## Task details
Below is a listing. Quote from it, exactly, the lines from the one containing "index mcp: (596, 442)" down to the one containing "pinky tip: (830, 598)", both ends included, and nothing else.

## Data extracts
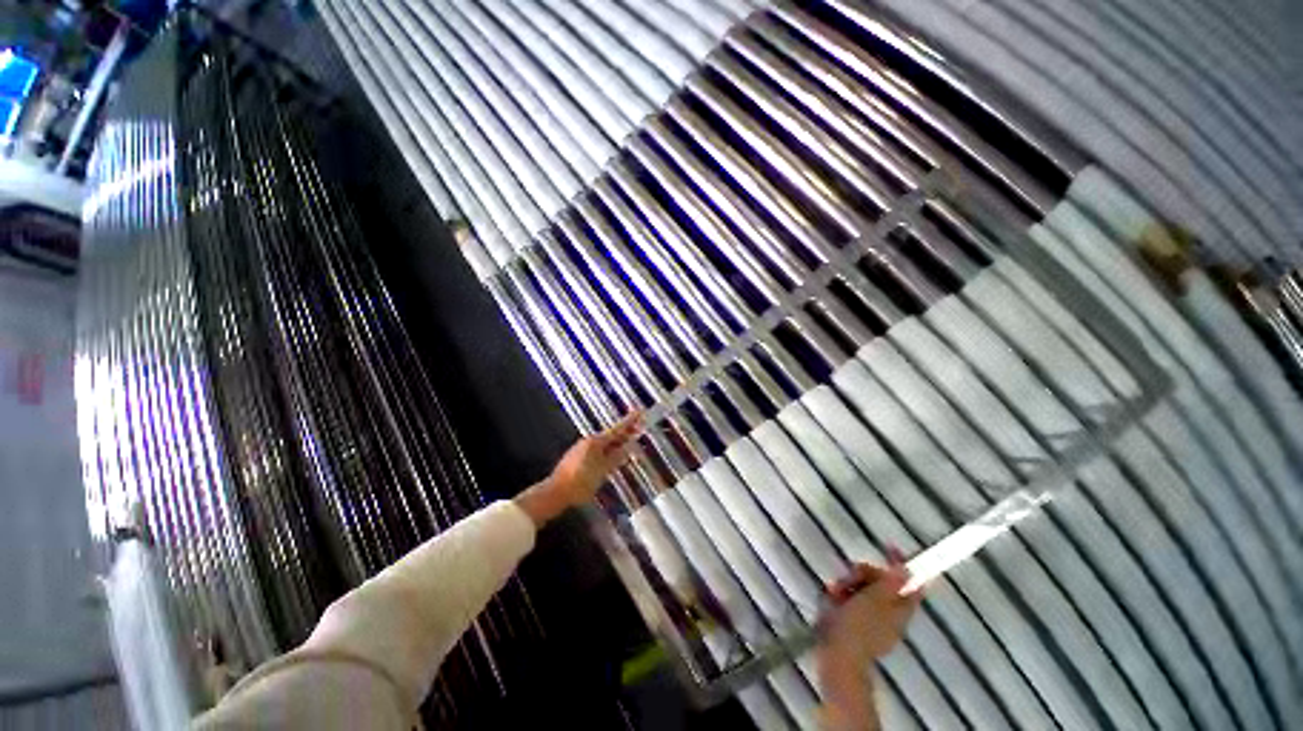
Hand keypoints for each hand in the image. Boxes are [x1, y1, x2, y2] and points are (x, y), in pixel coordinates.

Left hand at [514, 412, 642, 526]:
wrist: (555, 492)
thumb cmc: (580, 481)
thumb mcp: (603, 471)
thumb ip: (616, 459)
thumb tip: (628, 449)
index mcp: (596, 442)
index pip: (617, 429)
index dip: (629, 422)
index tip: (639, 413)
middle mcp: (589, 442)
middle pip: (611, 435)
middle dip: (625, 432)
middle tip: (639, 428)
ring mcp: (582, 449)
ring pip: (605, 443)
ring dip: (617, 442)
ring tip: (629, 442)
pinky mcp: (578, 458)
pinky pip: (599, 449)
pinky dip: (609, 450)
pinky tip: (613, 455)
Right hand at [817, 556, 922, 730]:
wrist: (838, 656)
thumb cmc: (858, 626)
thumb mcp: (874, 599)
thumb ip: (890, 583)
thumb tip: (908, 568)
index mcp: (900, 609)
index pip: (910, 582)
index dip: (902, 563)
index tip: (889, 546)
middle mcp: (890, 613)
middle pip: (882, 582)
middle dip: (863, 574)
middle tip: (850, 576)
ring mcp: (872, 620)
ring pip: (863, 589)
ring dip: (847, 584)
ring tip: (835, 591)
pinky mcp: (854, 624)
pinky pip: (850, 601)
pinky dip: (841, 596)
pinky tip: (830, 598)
--
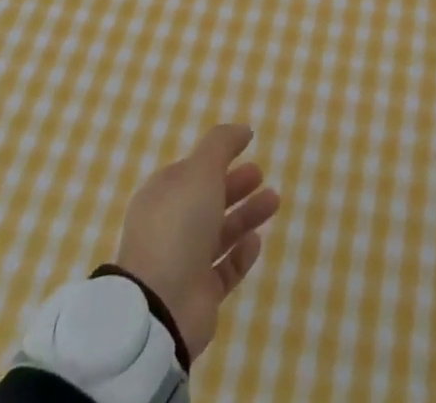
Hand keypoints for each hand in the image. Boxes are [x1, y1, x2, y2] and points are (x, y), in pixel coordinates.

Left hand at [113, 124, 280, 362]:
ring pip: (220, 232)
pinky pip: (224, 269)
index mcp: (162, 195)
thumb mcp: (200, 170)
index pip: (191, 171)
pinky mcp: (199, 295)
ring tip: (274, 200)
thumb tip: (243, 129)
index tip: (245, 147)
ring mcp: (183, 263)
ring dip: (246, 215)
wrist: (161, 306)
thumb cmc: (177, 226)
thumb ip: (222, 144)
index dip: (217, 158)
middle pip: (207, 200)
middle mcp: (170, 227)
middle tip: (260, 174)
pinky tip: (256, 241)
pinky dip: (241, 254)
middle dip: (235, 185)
...
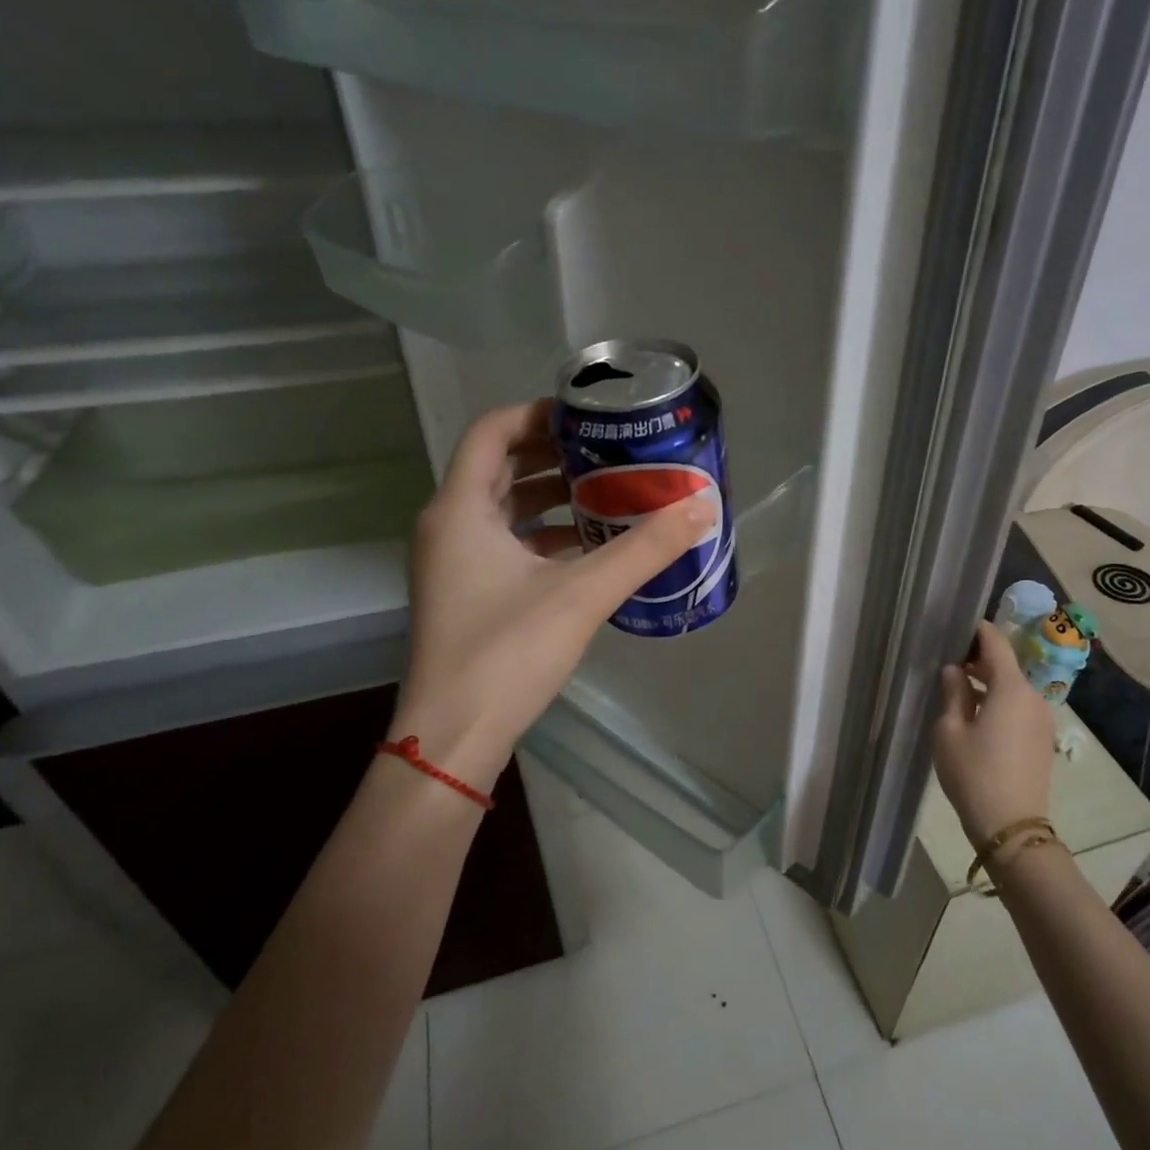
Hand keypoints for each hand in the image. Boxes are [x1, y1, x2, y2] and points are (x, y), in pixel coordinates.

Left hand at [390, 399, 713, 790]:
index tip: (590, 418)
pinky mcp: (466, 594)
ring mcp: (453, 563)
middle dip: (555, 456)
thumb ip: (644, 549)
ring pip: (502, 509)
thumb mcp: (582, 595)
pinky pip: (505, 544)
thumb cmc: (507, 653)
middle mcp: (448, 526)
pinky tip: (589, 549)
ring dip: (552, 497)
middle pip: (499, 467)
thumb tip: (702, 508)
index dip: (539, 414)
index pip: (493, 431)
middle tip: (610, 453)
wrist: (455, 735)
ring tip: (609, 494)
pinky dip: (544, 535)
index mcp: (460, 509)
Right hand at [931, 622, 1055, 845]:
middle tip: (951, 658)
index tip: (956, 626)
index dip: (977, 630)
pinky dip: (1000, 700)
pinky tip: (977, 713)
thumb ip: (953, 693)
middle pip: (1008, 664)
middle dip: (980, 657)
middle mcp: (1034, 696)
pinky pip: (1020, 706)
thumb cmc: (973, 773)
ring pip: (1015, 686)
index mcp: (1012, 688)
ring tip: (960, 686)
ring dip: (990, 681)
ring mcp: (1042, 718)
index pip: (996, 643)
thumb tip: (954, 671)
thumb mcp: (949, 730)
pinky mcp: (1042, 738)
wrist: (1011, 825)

## Answer below
index mcp: (596, 442)
index pip: (617, 429)
index dip: (629, 422)
index tip: (639, 413)
middle mcp: (589, 442)
middle pip: (611, 435)
middle dip: (625, 432)
middle tip: (639, 428)
ring mcp: (582, 449)
ring pip: (605, 443)
ring dip: (617, 442)
ring tip: (629, 442)
pinky mcp: (578, 458)
pinky pip: (599, 449)
pinky dip: (609, 450)
pinky tip: (613, 455)
Right hand at [817, 556, 922, 730]:
wrist: (838, 656)
thumb cmc: (858, 626)
thumb mcp: (874, 599)
thumb ip: (890, 583)
thumb tip: (908, 568)
index mcp: (900, 609)
index pip: (910, 582)
index dip: (902, 563)
index tip: (889, 546)
middle mcp: (890, 613)
middle pip: (882, 582)
middle dip: (863, 574)
middle tip: (850, 576)
ring mcp: (872, 620)
ring pip: (863, 589)
ring dip: (847, 584)
ring tip: (835, 591)
pinky mcp: (854, 624)
pinky pip: (850, 601)
pinky dip: (841, 596)
pinky tip: (830, 598)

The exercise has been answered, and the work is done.